Arctic Film To Have Its Premiere Here


La Crosse's Hollywood Theater and its manager. Joseph Bronk, are hosts to a world premiere movie which begins March 31.


It's “Edge of the Arctic Ice,” a true-life adventure of Harmon (Bud) and Martha Helmericks, who live in one of the world's truly remote areas, deep within the Arctic Circle.


The couple was in La Crosse this week and regaled us with spine-chilling (literally) stories of their home where part of the year daylight is 24 hours long Twenty-five years ago. the Helmericks went to the site 185 miles east of the United States’ northernmost community. Barrow, Alaska.


For the first three years they lived in a tent on an island a few yards off the southern shore of the Arctic Ocean During that period they made extensive plans for their future, permanent home.
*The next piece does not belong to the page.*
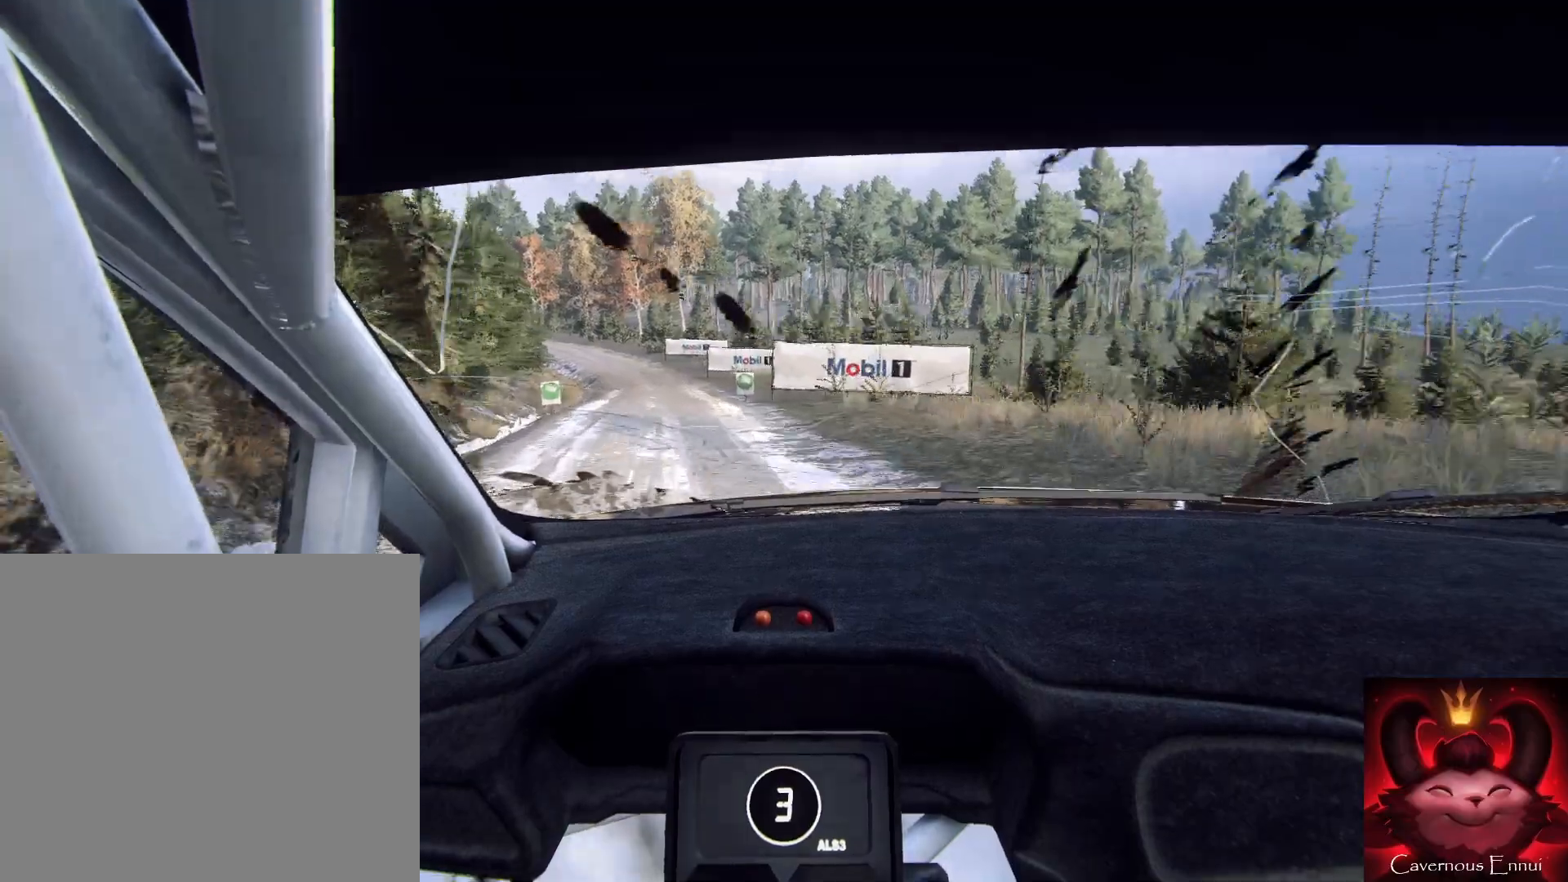
{"buttons": [], "left_stick": "down-left", "right_stick": "up", "events": [[167, "left_stick", "right"], [333, "left_stick", "center"], [433, "left_stick", "down-left"]]}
ARCTIC VISITORS BARNSTORM Harmond Bud Helmericks, left and his wife, Martha, were in La Crosse

ARCTIC VISITORS ‘BARNSTORM’ — Harmond (Bud) Helmericks, left and his wife, Martha, were in La Crosse this week to tell about their new movie, “Edge of the Arctic Ice,” which has its world premiere in the Hollywood Theater March 31. Their host for the day was Joseph Bronk, manager of the Hollywood. Mrs. Helmericks’ coat is of seal; her husband wears a parka coat of otter trimmed with wolf and wolverine fur. — Tribune Photo.


Every bit of the buildings’ structure had to be "imported." Each board, piece of plumbing fixture or light bulb was included in the growing list of needs and had to be brought from Seattle, Wash., more than 1.000 miles away.
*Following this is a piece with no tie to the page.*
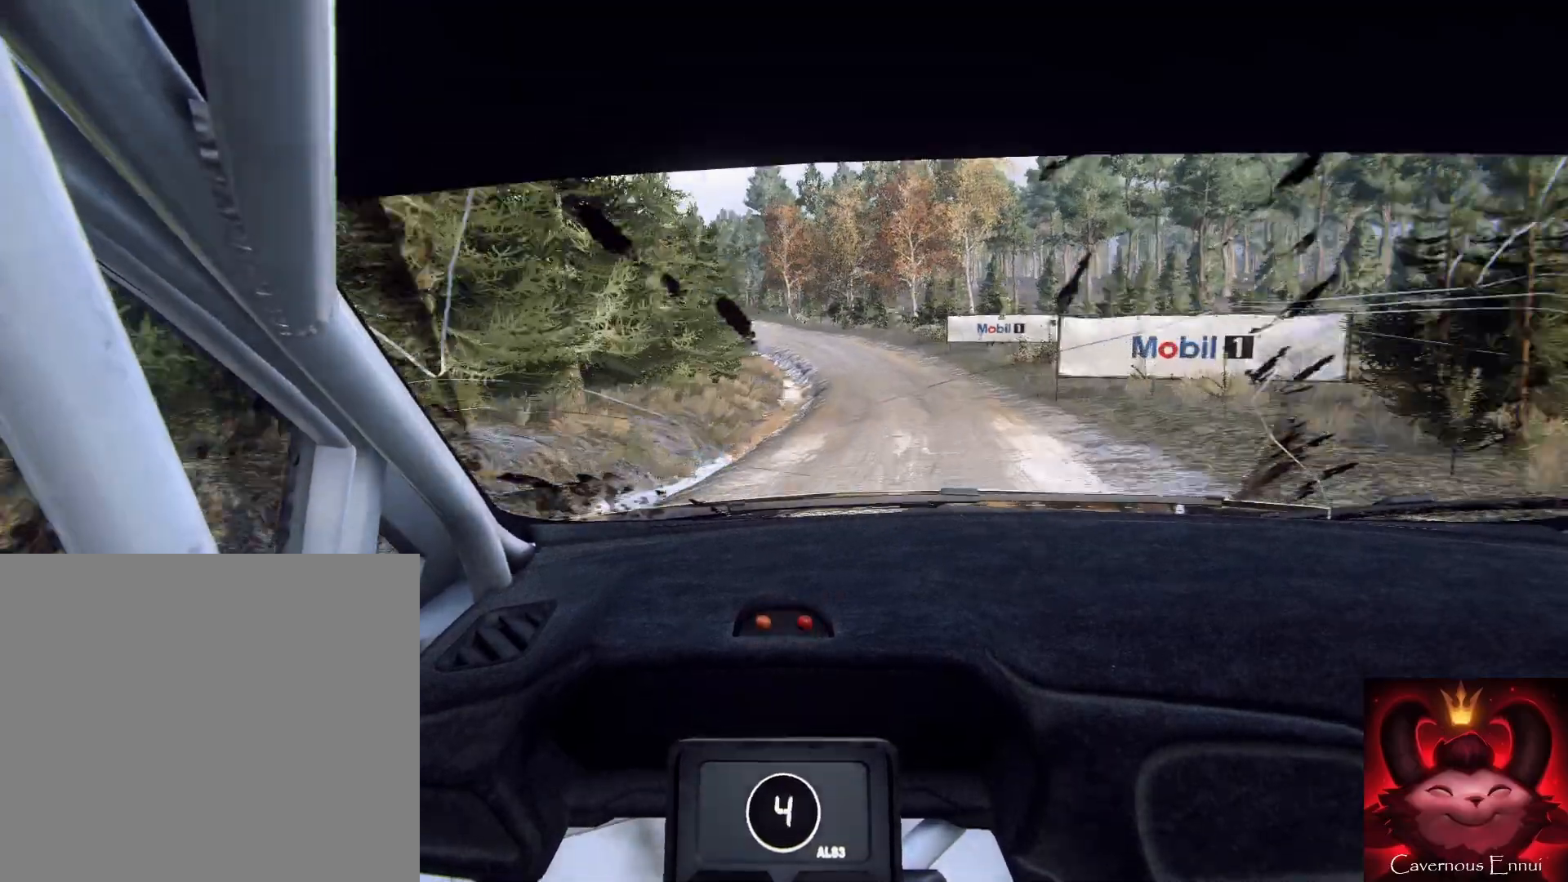
{"buttons": [], "left_stick": "right", "right_stick": "center", "events": [[133, "left_stick", "right"], [367, "right_stick", "center"]]}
When materials arrived, the couple worked from 7 a.m. until midnight each day; it was during the summer period, when daylight, it seemed, was unending.


"We now have all the necessities of a beautiful home,” Helmerick said. “We have carpeting, beautiful furniture, books and records, oil heat and radio. No television is beamed that far, but our radio connections with ‘the outside world’ are complete, competent and dependable.”


The Arctic life of the family consists of fishing and hunting, with sportsmanship and conservation uppermost as a controlling influence on what they "take" for either sale or use by themselves.


Martha Helmericks is educator for their boys. Son, James, now 26, received his training through secondary education by correspondence courses; 13-year-old Mark and 10-year-old Jeffrey now have specific “schooling hours and study periods” under the tutelage of their mother and similar correspondence-accredited methods.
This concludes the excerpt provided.